For US Common App essays, Kilimanjaro provides the kind of narrative that the best college admissions essays are built around: a specific, challenging experience with a clear arc of difficulty, decision, and growth. The student who writes honestly about what it felt like at midnight on summit night, about the doubt and the determination and the dawn over East Africa, is writing an essay that admissions officers at Harvard, Yale, and Stanford will remember.
The Employment Dimension
The university application advantage is significant. But the employment advantage is arguably even greater and it endures longer. Graduate recruiters at the most competitive employers in finance, consulting, law, and technology consistently look for candidates who can demonstrate resilience, leadership, and the capacity to function under pressure. A Kilimanjaro summit at 16 or 17 is a signal that cuts through a crowded field of candidates who share the same academic qualifications.

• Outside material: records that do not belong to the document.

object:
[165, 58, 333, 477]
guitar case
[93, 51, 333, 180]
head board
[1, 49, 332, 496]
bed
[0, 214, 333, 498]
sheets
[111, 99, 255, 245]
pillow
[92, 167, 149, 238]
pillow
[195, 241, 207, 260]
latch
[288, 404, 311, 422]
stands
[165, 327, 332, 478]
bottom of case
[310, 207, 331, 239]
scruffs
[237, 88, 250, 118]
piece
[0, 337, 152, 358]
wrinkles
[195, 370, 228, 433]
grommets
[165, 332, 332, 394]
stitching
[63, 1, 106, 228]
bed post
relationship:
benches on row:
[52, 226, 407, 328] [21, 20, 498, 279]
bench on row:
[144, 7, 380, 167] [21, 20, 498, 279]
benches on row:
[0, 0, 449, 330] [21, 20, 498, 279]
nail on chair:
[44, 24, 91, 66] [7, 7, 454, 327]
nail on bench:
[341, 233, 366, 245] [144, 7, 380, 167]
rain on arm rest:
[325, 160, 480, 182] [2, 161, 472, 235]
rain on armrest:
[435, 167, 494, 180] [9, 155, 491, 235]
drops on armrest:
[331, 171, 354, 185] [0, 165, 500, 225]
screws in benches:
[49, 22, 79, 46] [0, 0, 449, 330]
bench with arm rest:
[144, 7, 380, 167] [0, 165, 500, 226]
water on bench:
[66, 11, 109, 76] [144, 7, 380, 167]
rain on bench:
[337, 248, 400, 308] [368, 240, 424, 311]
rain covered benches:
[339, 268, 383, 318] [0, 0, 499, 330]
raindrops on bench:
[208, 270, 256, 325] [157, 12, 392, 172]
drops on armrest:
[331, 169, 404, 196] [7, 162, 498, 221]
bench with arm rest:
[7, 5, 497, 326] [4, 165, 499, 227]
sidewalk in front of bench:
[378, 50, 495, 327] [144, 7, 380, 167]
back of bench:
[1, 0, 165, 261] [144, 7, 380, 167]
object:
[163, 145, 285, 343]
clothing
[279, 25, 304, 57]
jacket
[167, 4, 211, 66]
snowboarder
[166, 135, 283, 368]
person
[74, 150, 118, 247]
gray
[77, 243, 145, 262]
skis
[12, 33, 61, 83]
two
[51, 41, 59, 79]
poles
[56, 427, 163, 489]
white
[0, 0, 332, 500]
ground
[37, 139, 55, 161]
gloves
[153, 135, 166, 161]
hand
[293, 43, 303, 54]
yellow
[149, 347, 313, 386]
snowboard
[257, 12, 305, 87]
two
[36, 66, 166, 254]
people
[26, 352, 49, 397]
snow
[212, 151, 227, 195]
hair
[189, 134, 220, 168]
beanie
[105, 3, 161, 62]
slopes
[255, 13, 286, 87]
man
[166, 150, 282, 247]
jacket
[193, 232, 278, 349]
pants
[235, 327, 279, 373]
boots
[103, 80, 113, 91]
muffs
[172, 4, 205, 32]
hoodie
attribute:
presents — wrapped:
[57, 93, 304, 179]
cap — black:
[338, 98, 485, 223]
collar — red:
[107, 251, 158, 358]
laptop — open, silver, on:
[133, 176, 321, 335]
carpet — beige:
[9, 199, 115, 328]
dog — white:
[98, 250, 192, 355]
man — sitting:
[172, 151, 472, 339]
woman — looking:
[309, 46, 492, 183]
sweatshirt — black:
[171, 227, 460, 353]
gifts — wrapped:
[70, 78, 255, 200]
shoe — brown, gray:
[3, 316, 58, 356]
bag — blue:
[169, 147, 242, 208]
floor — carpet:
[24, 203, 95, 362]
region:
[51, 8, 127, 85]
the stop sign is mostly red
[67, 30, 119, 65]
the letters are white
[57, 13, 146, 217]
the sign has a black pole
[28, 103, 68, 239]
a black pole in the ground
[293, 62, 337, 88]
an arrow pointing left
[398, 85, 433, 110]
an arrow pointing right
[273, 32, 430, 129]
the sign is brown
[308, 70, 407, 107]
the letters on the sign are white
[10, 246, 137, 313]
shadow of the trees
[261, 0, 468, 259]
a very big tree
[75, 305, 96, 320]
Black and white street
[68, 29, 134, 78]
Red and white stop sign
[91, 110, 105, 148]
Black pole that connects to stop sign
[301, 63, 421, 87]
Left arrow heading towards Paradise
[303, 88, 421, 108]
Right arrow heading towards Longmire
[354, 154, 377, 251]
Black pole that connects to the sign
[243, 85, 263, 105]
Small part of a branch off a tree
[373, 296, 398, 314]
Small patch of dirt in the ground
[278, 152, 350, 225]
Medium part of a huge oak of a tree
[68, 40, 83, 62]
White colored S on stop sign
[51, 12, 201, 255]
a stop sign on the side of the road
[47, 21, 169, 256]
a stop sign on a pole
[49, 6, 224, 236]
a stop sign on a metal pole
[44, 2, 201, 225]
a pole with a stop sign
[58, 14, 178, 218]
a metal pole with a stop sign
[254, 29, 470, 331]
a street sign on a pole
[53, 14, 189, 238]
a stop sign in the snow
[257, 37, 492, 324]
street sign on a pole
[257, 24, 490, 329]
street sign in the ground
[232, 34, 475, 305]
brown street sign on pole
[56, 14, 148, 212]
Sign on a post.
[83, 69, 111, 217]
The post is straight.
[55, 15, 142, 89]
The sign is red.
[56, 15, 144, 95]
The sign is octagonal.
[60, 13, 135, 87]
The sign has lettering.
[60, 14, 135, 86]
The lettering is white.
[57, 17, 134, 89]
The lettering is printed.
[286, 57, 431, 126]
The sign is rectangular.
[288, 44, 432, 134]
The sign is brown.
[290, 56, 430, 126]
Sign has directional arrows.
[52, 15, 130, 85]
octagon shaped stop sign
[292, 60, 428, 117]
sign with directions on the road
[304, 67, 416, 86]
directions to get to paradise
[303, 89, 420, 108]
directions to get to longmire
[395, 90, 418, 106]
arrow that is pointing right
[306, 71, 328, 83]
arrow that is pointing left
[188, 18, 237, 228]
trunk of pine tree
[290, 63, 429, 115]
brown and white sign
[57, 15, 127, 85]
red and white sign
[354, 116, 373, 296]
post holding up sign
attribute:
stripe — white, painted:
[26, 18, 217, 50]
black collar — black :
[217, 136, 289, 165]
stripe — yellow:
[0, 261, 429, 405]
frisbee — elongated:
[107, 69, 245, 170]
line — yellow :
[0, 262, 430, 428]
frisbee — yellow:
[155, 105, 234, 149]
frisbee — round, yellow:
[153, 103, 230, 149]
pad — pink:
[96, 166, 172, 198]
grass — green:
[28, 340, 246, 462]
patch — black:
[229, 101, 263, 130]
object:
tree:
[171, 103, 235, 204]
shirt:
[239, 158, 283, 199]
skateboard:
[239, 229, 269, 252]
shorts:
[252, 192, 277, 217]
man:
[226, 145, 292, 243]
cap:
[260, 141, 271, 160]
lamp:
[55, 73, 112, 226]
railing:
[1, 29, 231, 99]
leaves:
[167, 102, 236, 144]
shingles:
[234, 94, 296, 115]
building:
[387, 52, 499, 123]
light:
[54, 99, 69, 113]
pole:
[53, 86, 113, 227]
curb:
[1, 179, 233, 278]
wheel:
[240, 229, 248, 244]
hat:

The question 'tell me about a time you overcame a significant challenge' is the foundation of most graduate interviews. The student who climbed Kilimanjaro will never struggle to answer it.
The Post-Expedition Reflection Framework
Vertical Sky provides every student with a structured post-expedition reflection framework specifically designed to help them articulate their Kilimanjaro experience for UCAS Question 3, the US Common App, DofE documentation, and IB CAS reflections. The summit is the experience. The reflection framework is how you turn that experience into the language universities and employers need to see.
"I climbed Kilimanjaro at 17. Three years later, I still believe it is the single most important thing I did before university. Every interview question about resilience or leadership, I have a real answer. Not a practised one. A real one."